Controlla la legge e le condizioni prima di prenotare, non dopo essere atterrato. Quanto questo sia importante dipende enormemente da dove stai andando, e la reputazione di una città può precedere la sua realtà attuale o esserne rimasta indietro. Le guide country dell'IGLTA sono un punto di partenza sensato.

"Gay-friendly" e "uniformemente sicuro" non sono la stessa frase. I rischi ordinari esistono ancora, furti, trasporti discutibili, occasionali fastidi, e l'accoglienza può diminuire nel momento in cui lasci il quartiere principale. Porta con te sia l'apertura che il tuo normale senso di viaggio.

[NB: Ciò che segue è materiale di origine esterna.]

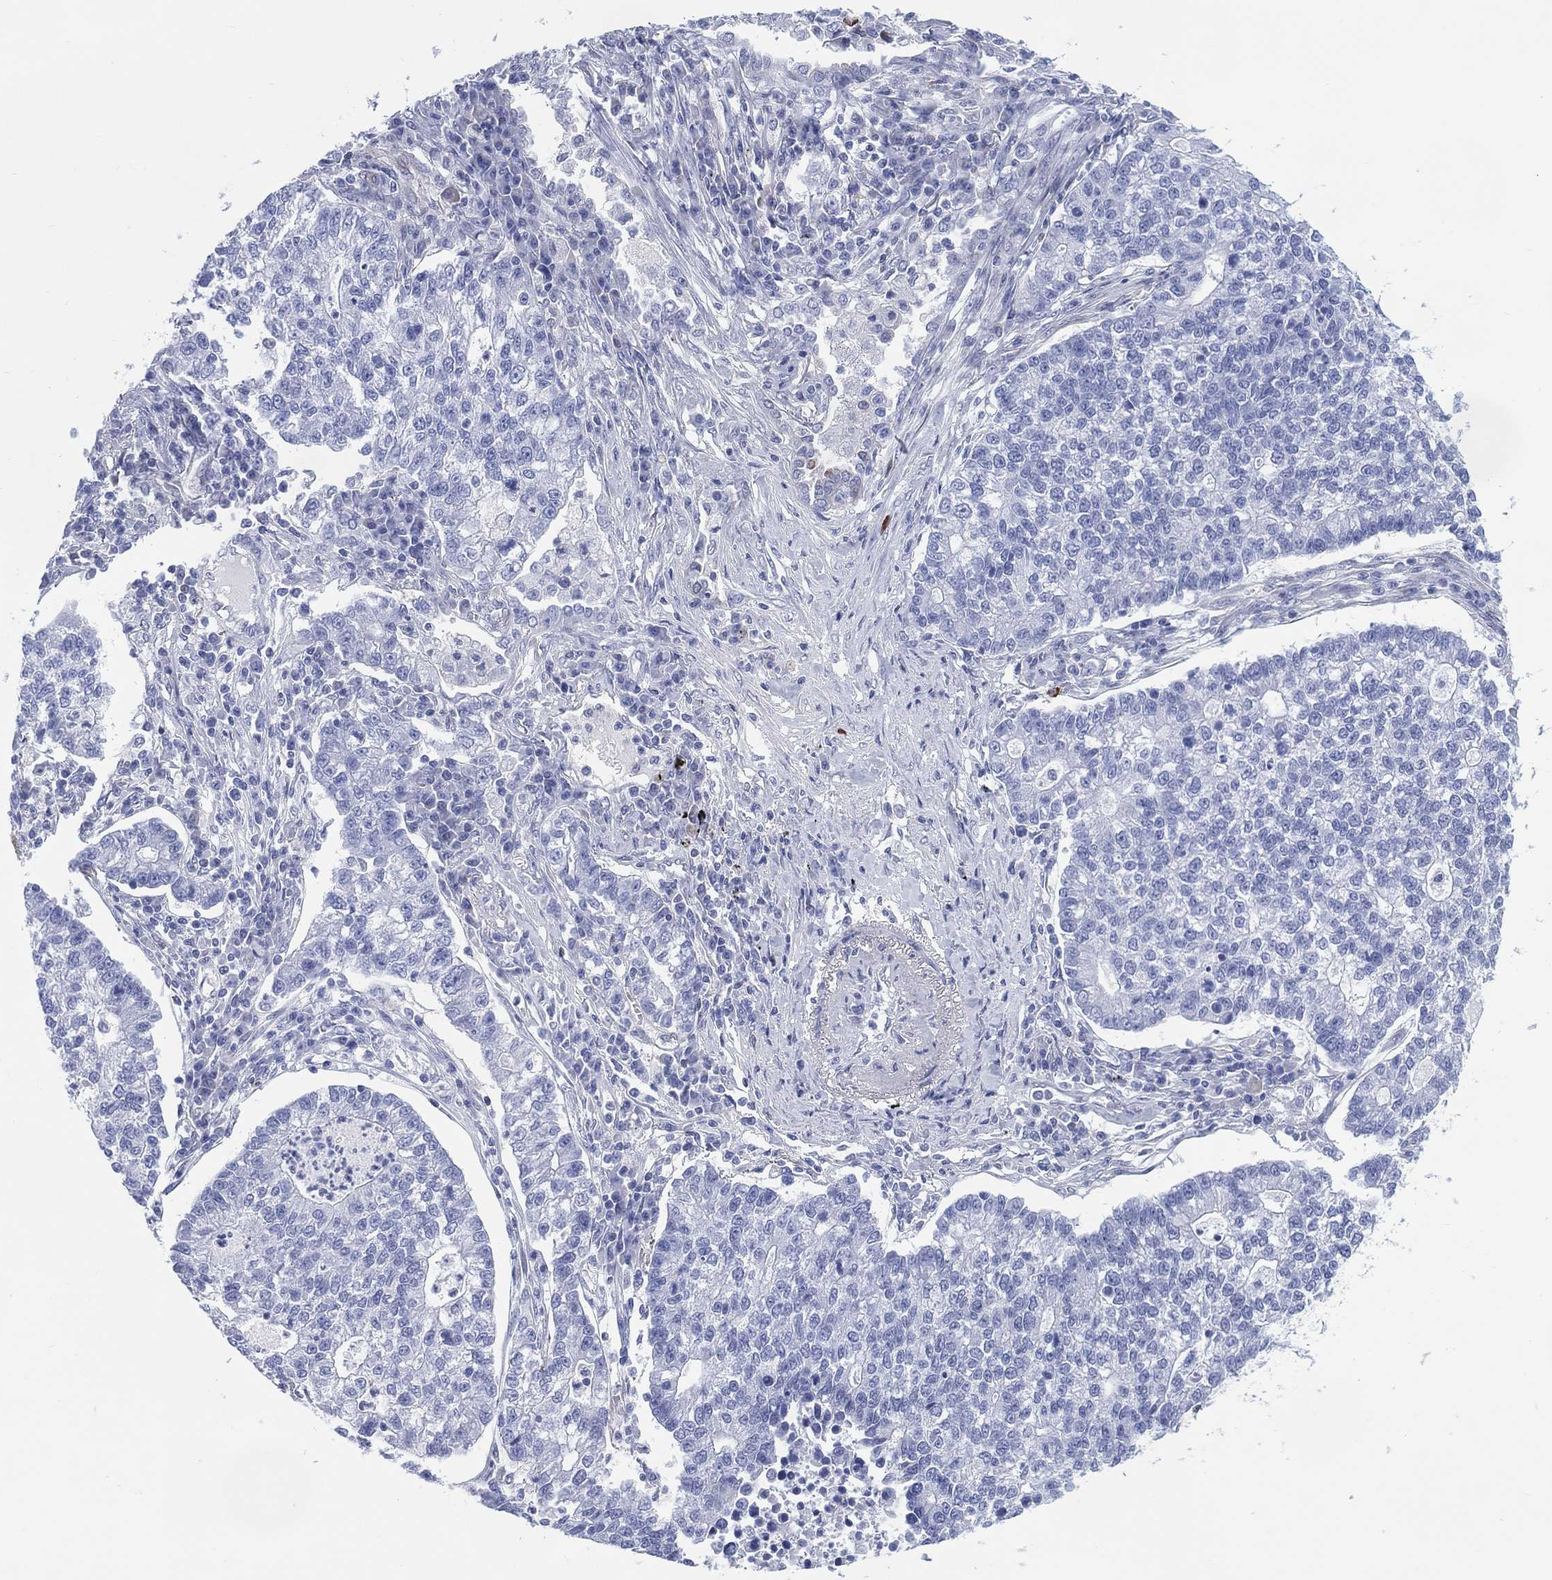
{"staining": {"intensity": "negative", "quantity": "none", "location": "none"}, "tissue": "lung cancer", "cell_type": "Tumor cells", "image_type": "cancer", "snomed": [{"axis": "morphology", "description": "Adenocarcinoma, NOS"}, {"axis": "topography", "description": "Lung"}], "caption": "Image shows no protein positivity in tumor cells of adenocarcinoma (lung) tissue.", "gene": "DDI1", "patient": {"sex": "male", "age": 57}}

Spendi nella scena che rende il posto degno di essere visitato. I bar, le pensioni, le guide, la maggior parte sono di proprietà queer e gestiti con margini ridotti, e i tuoi soldi lì sono ciò che mantiene tutto in piedi per la persona successiva.

Ancora una cosa, ed è il motivo per cui questa guida esiste nella forma in cui si presenta. Una volta che hai deciso dove andare, approfondisci. Il pezzo complementare sugli hotel gay e solo per uomini copre dove alloggiare; la guida alle spiagge gay copre la sabbia in ogni luogo; la guida alle grandi saune gay copre il lato dei bagni. Questa è la mappa. Quelle tre sono il territorio.

L'ultima frase, noiosa ma necessaria: questo è un punto di partenza, non una prenotazione. Le scene cambiano, i posti chiudono, le condizioni mutano. Controlla prima di partire, specialmente ovunque la legge non sia dalla tua parte.